Written problem A =
In the review of A Ghost Story, which actor plays the ghost's partner?
Written problem B =
Please extend the review of A Ghost Story past its final sentence.

Watching a Moving World Through Eye-Holes
A Ghost Story Captures its Audience at the Fantasia Film Festival
When it comes to stopping time from moving or things from changing, we don’t stand a ghost of a chance.
Written and directed by David Lowery and starring Casey Affleck and Rooney Mara, A Ghost Story is a powerful movie that evokes thought on our time on this earth and how we can’t stop the course of change
The Concordia Sir George William Auditorium was packed to full capacity on July 14 for this year’s Fantasia International Film Festival. Off in a corner of the room is a figure covered in a white bed sheet to look like the ghost in the film. Lowery was also in attendance and stuck around after the screening to answer any questions about the film.
The movie focuses on the ghost of a man, played by Affleck, who suddenly dies and now chooses to stay at his old home waiting for his partner, played by Mara. Time passes in a blur, different people come and go, and the surroundings change. The ghost can do nothing but watch as this all unfolds before him. He is unable to stop any of it.
Lowery made good use of the long shot in A Ghost Story, capturing the feeling of loneliness and emptiness that the ghost felt as he watched people mill around him in his former home.
Although Affleck’s character wore a white sheet with eye-holes which effectively hid his face, it was still somehow obvious what he was was feeling. The ghost hardly moved throughout the film but this subtlety actually made each of his scenes all the more powerful and easier to gouge out the spirit’s emotions.
“I think that was intrinsic to the movie,” Lowery said when asked about the bed sheet that Affleck had to don for a majority of the film. “I love how childlike and naive and simple that image is, and I love the idea of taking something that is so recognizable and using it in a different context.” Lowery strongly believed that the film would not have had the same impact that it did had he chosen not to have the ghost dressed in a classic bed sheet.

(Region annotation entries)
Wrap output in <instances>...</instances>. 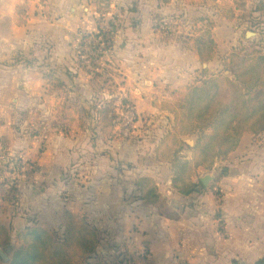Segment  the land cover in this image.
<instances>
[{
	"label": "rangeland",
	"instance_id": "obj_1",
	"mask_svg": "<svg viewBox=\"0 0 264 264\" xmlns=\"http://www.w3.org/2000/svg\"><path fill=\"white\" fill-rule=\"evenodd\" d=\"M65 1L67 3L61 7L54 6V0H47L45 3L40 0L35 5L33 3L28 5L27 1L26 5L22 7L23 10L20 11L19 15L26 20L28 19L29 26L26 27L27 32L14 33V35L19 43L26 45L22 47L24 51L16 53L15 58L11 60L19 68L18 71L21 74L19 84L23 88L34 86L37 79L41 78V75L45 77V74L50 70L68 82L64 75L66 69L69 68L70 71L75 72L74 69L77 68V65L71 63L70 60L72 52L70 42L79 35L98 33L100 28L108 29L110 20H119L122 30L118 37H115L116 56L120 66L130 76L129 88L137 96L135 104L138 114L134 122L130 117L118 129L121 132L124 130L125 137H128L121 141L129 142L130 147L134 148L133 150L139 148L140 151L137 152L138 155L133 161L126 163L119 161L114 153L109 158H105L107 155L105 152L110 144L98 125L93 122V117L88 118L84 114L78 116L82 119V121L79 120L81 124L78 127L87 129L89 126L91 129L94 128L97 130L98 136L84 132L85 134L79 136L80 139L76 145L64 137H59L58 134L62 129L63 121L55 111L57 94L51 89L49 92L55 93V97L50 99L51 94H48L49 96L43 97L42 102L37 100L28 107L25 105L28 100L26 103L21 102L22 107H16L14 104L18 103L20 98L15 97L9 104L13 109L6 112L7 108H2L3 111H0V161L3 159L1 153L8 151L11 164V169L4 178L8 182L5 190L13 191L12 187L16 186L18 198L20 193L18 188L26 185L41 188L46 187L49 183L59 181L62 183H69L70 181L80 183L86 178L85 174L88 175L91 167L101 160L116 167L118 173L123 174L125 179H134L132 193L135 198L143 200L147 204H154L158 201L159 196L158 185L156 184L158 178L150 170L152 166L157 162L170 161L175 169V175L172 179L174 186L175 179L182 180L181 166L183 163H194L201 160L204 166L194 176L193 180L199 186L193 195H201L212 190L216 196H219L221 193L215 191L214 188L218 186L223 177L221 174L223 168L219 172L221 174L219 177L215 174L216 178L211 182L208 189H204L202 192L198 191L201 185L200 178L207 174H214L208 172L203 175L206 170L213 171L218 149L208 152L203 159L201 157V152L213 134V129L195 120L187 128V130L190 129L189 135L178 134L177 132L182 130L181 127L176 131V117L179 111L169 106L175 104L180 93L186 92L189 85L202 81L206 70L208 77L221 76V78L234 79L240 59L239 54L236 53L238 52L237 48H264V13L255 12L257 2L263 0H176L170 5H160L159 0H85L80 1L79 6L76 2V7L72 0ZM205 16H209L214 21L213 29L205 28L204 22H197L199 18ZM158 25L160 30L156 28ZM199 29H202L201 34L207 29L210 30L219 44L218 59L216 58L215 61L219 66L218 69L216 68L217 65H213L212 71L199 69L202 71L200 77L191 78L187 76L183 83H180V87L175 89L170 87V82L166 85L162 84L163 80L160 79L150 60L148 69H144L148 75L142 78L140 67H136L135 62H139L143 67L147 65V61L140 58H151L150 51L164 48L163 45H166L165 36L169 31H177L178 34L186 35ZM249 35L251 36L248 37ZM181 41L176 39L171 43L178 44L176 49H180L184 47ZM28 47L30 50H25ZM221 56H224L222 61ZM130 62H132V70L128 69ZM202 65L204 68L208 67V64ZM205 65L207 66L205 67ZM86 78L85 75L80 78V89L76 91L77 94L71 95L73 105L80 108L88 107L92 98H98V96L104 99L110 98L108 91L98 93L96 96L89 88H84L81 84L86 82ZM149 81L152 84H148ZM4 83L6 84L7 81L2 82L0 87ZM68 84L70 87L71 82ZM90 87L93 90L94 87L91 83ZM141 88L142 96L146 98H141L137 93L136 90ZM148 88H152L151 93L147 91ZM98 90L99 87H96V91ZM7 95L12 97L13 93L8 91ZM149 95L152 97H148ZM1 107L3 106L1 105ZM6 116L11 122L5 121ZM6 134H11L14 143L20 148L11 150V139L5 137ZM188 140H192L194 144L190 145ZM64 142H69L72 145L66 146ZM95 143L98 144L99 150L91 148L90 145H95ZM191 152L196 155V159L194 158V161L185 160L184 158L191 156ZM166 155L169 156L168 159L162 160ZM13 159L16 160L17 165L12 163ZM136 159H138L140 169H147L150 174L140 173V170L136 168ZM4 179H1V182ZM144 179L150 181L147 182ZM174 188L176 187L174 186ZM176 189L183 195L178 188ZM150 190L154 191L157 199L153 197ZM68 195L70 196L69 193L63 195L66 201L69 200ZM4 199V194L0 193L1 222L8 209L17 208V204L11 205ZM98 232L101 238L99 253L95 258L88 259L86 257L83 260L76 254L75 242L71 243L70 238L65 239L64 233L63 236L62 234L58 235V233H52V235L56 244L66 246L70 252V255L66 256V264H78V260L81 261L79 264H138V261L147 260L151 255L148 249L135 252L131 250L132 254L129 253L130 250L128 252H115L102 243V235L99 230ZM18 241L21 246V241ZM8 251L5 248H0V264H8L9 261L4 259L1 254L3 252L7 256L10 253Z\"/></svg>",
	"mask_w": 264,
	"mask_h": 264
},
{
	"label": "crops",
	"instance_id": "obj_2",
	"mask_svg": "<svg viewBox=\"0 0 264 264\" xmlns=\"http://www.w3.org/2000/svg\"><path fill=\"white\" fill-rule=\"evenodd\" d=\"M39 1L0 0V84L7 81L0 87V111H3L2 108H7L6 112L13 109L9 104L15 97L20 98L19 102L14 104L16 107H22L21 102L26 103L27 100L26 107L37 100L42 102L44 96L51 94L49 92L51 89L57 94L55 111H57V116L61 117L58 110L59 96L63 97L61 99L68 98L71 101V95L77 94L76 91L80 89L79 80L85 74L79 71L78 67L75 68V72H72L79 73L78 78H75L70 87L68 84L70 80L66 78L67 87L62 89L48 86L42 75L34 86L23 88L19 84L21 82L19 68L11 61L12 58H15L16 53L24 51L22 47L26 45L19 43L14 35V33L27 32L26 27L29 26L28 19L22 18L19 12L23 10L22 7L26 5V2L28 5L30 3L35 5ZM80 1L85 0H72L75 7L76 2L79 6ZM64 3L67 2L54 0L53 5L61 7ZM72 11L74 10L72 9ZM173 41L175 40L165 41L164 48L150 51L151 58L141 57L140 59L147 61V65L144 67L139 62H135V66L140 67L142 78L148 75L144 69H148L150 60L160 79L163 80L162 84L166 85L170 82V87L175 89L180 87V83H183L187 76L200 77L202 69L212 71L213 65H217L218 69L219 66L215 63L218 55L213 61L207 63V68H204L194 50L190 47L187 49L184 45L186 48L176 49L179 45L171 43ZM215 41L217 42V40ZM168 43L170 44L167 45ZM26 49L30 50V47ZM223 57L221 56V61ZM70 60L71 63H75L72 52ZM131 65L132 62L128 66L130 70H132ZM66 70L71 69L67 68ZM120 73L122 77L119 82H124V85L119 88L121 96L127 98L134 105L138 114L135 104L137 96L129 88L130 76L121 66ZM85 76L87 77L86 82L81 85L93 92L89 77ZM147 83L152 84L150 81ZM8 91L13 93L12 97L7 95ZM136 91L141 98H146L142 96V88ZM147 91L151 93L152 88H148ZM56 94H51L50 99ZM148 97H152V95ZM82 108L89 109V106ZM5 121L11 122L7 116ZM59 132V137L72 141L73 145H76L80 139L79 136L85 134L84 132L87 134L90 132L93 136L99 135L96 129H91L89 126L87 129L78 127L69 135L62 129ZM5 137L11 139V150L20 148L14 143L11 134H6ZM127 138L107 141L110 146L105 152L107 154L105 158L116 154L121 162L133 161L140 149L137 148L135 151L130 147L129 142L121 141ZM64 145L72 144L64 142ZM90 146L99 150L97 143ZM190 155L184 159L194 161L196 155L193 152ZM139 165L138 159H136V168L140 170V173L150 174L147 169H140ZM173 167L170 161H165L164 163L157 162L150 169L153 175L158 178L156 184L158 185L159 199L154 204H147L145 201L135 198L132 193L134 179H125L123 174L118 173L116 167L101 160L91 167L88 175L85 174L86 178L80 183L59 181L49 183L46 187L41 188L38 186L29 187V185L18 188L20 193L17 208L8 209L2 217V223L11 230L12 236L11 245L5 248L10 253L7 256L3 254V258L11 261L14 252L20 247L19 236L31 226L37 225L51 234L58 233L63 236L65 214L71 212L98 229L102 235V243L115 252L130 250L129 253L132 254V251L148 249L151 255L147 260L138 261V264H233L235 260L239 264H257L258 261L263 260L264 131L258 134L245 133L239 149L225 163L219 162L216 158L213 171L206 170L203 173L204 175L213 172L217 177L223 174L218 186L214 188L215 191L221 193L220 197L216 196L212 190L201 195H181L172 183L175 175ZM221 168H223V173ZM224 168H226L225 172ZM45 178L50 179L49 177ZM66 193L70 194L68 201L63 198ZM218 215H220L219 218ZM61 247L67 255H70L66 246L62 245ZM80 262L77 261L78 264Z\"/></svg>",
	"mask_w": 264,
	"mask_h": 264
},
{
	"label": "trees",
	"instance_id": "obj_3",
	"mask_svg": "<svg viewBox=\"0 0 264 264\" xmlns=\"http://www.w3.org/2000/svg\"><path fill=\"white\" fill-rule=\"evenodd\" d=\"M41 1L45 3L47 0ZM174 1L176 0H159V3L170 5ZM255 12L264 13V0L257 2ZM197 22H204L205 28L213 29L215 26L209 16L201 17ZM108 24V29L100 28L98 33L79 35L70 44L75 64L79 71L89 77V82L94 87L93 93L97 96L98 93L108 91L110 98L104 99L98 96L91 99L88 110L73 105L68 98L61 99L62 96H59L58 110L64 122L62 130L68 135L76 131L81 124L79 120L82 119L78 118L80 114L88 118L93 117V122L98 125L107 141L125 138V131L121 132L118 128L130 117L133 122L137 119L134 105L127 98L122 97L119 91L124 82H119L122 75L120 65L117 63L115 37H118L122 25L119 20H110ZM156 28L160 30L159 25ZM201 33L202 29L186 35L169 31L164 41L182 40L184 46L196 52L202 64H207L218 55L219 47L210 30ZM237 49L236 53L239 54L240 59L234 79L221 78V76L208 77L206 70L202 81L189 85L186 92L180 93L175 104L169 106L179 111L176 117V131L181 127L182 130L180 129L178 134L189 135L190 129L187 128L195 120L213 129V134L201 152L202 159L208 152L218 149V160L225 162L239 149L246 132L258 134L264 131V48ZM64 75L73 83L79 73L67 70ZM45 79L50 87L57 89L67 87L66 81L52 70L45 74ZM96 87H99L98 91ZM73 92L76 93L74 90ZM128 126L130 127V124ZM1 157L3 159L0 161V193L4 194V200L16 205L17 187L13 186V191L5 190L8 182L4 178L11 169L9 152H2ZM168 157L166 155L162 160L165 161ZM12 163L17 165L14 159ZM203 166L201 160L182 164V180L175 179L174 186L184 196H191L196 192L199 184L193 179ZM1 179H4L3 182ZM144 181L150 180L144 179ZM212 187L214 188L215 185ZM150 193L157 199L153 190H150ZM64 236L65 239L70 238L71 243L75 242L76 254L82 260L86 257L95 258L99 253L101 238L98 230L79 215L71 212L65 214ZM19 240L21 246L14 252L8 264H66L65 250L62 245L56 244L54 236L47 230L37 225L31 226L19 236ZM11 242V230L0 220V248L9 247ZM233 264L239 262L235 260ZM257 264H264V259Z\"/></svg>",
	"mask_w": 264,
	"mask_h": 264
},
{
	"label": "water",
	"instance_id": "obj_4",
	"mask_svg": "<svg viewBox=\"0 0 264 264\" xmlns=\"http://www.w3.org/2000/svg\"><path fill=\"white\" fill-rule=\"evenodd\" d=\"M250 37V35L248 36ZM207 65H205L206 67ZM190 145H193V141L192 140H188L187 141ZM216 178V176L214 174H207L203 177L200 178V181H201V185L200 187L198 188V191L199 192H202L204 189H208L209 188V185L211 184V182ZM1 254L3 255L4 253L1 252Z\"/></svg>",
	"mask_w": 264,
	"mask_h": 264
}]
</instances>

Expected answer A =
Rooney Mara

Expected answer B =
Something that became evident while watching the film was that most of the characters didn’t have names. Lowery explained that the characters had initially been given names when he first wrote the script. But as he and his crew read the script, the decision to remove the names became final.
“We wanted to make sure that this ghost—who had such a limited degree of expression—felt more prominent in the story than the characters,” Lowery explained. “Just taking their names out helped me put the story in perspective and I think it helped the cast and crew as well.”
Despite having worked on a big budget film like Pete’s Dragon for Disney Studios in the past, Lowery didn’t see many differences between that and filming an independent film like A Ghost Story.
While it took Lowery a much bigger budget to film Pete’s Dragon and around 80 days to shoot it, it only took him a period of 19 days to shoot A Ghost Story. Time and money, as Lowery stated, were the biggest differences between the production of the two films.
“We were still shooting with a lot of the same equipment and crew that I’ve worked with in all of my films,” he stated. “And the experience was surprisingly similar and I credit that largely to Disney for letting me make a film [Like Pete’s Dragon] that felt personal to me.”
Throughout the entirety of A Ghost Story, there wasn’t a single moment where the feeling of anticipation and slight shock let up. Every scene in the film elicited a reaction of deep existentialism. As the audience watched the ghost wait around in his old home watching others live out their lives as time passed, a sense of our own mortality became all the more noticeable.
“I’ve always loved haunted house movies and ghost movies, and ghosts are a wonderful vehicle for exploring all sorts of fears and concerns and anxieties that we may have in our daily lives,” Lowery explained. “Whether it’s societal or cultural or even my own mortality. This movie and the ghost in it was a way to address those things for me.”
At some point in the movie, Affleck’s ghost sees another ghost clad in a floral print bed sheet who is also waiting for someone. This other presence is the only thing that Affleck’s ghost gets to truly interact with via expressionless nods of the head and slight hand movements. This brief character in the film gave the audience a sense of what would come next for Affleck, since the floral ghost said that they didn’t remember who they were waiting for anymore.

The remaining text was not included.